Paper Planes & Perverts: An Interview with Kate Boles

I met up with Kate on a quiet Sunday in the Financial District. We were both pretty tired from working the night before, so I get some caffeinated tea to wake me up a bit more and start asking her about how she got into bartending.

At 20, Kate realized that a 9-5 job wasn’t for her and quickly landed a job as a bartender in a rough, blue collar type bar in Steveston (a fisherman town in BC where she’s originally from). It was a very rough clientele, so she developed a thick skin soon after working there.

“There was a guy named Terry who was a laborer, who did very well for himself. He was part of a group of men that would come in from 3pm – 6pm and they were like 40 something year old married men that were very vulgar and rough. As you pass their tests of the few months of you serving them they would relax a bit and treat you a little bit better. Terry though was actually quite perverted, inappropriate with the young female serving staff. One day he brought a porn magazine and was reading it at the bar, and showed me an article that said “tattooed women are better in bed,” and I took the magazine away and walked to the back of the kitchen and gave it to the chef who immediately said this is inappropriate. Terry ended up screaming at me yelling to give it back and I said ‘you know you can’t bring stuff like that in here’. He then stormed into the kitchen, and I followed him and said ‘you can’t go in there’. A verbal fight kind of ensued and he started saying things like ‘you manipulate all the men, I know your tricks, I know your games’. And it just, he and I just had a lot of tension because I really didn’t like him. Anyways, the owner of the restaurant heard about it and banned him. He ended up coming to Superbowl months later and apologized to the owner and brought me flowers. I wasn’t ok with that. I still didn’t want him in here so I told the owner that as long as I worked at the bar I didn’t want him here. But as soon as I left, he was back.”

Most situations aren’t as extreme as Terry’s, but it’s pretty normal for a bartender to deal with an inappropriate comment or getting hit on at least twice a day. We start discussing how to react when there’s an inappropriate comment a guest is making.

“It’s trying to find a balance between having a thick skin, having moral boundaries, having self-worth, it’s exhausting you know? The balance between being fun and doing your job properly. A bartender is supposed to provide not only good service but good energy.”

“Do you find that you’re constantly thinking of that when you’re working?”


“What’s that process like? Could you give me an example of an interaction?”

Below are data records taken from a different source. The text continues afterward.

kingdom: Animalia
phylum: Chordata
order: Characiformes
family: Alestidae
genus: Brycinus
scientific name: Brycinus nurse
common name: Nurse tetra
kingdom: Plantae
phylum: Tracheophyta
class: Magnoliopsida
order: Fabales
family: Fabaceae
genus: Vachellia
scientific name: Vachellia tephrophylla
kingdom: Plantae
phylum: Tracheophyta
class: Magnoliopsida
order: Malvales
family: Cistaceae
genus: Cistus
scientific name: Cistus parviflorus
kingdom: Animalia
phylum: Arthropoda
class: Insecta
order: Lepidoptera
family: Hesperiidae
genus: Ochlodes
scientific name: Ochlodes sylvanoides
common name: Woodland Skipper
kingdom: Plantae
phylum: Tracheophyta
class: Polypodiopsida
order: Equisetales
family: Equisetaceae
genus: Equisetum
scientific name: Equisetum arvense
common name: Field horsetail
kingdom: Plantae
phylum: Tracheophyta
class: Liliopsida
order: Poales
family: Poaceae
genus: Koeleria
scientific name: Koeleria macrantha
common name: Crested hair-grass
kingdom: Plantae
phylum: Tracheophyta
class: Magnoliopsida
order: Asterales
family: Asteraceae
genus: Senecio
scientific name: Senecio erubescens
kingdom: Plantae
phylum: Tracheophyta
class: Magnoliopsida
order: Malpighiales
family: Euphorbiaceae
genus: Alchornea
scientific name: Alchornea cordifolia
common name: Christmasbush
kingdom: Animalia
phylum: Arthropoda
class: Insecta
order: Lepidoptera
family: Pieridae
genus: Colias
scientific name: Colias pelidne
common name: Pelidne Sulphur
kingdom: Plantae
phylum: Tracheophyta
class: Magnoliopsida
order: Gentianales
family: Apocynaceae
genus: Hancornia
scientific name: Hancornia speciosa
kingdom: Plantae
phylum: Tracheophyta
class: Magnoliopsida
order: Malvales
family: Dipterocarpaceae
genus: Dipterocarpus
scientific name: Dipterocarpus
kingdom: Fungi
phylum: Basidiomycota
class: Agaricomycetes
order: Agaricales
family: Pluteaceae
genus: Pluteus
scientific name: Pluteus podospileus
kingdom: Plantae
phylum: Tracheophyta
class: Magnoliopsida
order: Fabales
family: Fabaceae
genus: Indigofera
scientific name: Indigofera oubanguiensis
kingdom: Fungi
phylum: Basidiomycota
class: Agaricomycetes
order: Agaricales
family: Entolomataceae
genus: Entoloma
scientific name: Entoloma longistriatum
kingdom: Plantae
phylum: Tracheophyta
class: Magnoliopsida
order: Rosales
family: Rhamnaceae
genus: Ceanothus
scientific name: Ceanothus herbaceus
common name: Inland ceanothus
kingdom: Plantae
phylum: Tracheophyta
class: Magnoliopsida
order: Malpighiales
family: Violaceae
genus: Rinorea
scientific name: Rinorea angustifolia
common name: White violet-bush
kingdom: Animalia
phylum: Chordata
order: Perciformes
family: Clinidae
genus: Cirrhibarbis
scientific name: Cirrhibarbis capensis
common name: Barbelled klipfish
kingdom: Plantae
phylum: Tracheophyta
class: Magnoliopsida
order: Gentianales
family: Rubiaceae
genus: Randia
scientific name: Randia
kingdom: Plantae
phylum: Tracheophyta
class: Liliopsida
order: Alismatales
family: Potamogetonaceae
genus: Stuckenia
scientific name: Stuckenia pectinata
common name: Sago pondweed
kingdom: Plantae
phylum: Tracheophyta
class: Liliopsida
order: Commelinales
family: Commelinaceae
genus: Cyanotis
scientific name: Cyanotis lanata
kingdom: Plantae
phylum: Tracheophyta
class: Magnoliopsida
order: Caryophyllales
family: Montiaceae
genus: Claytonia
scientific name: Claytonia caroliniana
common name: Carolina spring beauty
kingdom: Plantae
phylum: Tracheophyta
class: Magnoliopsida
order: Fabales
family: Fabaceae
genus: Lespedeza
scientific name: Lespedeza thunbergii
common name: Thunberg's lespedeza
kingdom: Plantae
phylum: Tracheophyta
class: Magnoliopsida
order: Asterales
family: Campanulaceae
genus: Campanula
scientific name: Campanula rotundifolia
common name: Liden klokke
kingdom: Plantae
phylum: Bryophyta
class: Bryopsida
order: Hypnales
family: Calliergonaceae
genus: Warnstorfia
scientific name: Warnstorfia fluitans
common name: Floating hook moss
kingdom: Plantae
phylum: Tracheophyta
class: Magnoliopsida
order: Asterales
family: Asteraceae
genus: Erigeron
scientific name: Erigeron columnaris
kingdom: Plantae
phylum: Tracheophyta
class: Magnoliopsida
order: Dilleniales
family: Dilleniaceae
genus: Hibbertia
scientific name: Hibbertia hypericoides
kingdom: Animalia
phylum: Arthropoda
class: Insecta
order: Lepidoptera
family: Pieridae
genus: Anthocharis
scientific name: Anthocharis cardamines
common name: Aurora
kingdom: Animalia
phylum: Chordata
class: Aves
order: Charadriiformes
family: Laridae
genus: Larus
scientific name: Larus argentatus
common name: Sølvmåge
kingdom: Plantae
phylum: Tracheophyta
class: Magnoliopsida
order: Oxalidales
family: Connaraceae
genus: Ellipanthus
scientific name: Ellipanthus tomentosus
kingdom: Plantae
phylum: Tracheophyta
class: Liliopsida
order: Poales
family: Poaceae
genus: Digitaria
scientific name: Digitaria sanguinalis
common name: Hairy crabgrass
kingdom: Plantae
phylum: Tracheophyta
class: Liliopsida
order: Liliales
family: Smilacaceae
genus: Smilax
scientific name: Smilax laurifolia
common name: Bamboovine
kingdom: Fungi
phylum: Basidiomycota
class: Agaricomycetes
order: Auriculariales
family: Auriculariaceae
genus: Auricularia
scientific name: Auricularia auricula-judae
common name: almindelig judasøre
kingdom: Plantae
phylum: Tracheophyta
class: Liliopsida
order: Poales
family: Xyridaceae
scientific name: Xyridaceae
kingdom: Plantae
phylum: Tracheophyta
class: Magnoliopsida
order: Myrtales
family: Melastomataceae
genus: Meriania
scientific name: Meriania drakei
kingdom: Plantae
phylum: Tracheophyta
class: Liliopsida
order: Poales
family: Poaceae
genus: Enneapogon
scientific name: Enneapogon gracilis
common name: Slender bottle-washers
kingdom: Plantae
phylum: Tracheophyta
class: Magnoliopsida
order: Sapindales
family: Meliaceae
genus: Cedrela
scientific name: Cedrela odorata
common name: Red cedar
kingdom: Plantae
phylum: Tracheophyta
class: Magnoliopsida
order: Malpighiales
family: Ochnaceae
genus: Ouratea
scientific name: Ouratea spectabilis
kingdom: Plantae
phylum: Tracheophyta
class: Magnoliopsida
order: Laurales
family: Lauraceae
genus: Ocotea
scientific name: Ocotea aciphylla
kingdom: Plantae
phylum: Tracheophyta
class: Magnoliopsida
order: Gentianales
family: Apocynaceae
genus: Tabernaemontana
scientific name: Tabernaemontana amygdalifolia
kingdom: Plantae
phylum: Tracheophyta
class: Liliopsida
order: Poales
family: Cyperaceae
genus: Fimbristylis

“There’s scales, like scale systems that I play in my head. So usually I give every person, like clientele whether they’re old or new, I give them a scale system in my head. Everyone for the most part starts off like a baby being born, like everyone is at 0, which is neutral. And then I kind of make tick marks in my brain, whether they do inappropriate things or how they might just word something or look at me. Sometimes you know you can get really creepy eyes from someone, they may be very simple in their request for a drink and may not say much to you but you might get the most creepy kind of like makes your skin crawl vibe from this person. So at that point you know that you still have to serve this person, so then you start to put up [walls]. Over the years I’ve learned to have certain protective coping skills. Certain body language I’ll do.”

“Like what?”

“I’ll usually be like quick and fast in how I might put the drink in front of them. I’ll definitely avoid standing in that vicinity of the bar whereas if I’m enjoying somebody’s company and I feel a good vibe from a certain couple of seats I might linger there more while multi tasking or doing something else. But if someone said something that made me feel uncomfortable, I might avoid that area unless I absolutely have to for service.”

It’s not all creepy men though. Being a female cocktail bartender, you can get some sexist comments every now and then. It can just be little things like ‘you’re good for a girl’! Kate recalls one time where a guest was joking about how she made a paper plane, which is a cocktail that is shaken double strained in a coupe. She says, “there’s a perfect timing and balance to how that cocktail is chilled and diluted and that has to do with the kind of shake you have and how hard and efficient you can shake as well as how you can properly move the ice in the tin. So there will often be jokes that like ‘well yours is good but he can make a better one because he’s stronger’.” Yeah, because shaking a cocktail obviously takes the strength of an Olympian medalist…

It doesn’t matter where you go, sexism is alive and well everywhere. But if you’ve been keeping up with the American election you probably already knew that.

You can find Kate shaking paper planes and probably talking about something really personal about her life at Drake One Fifty.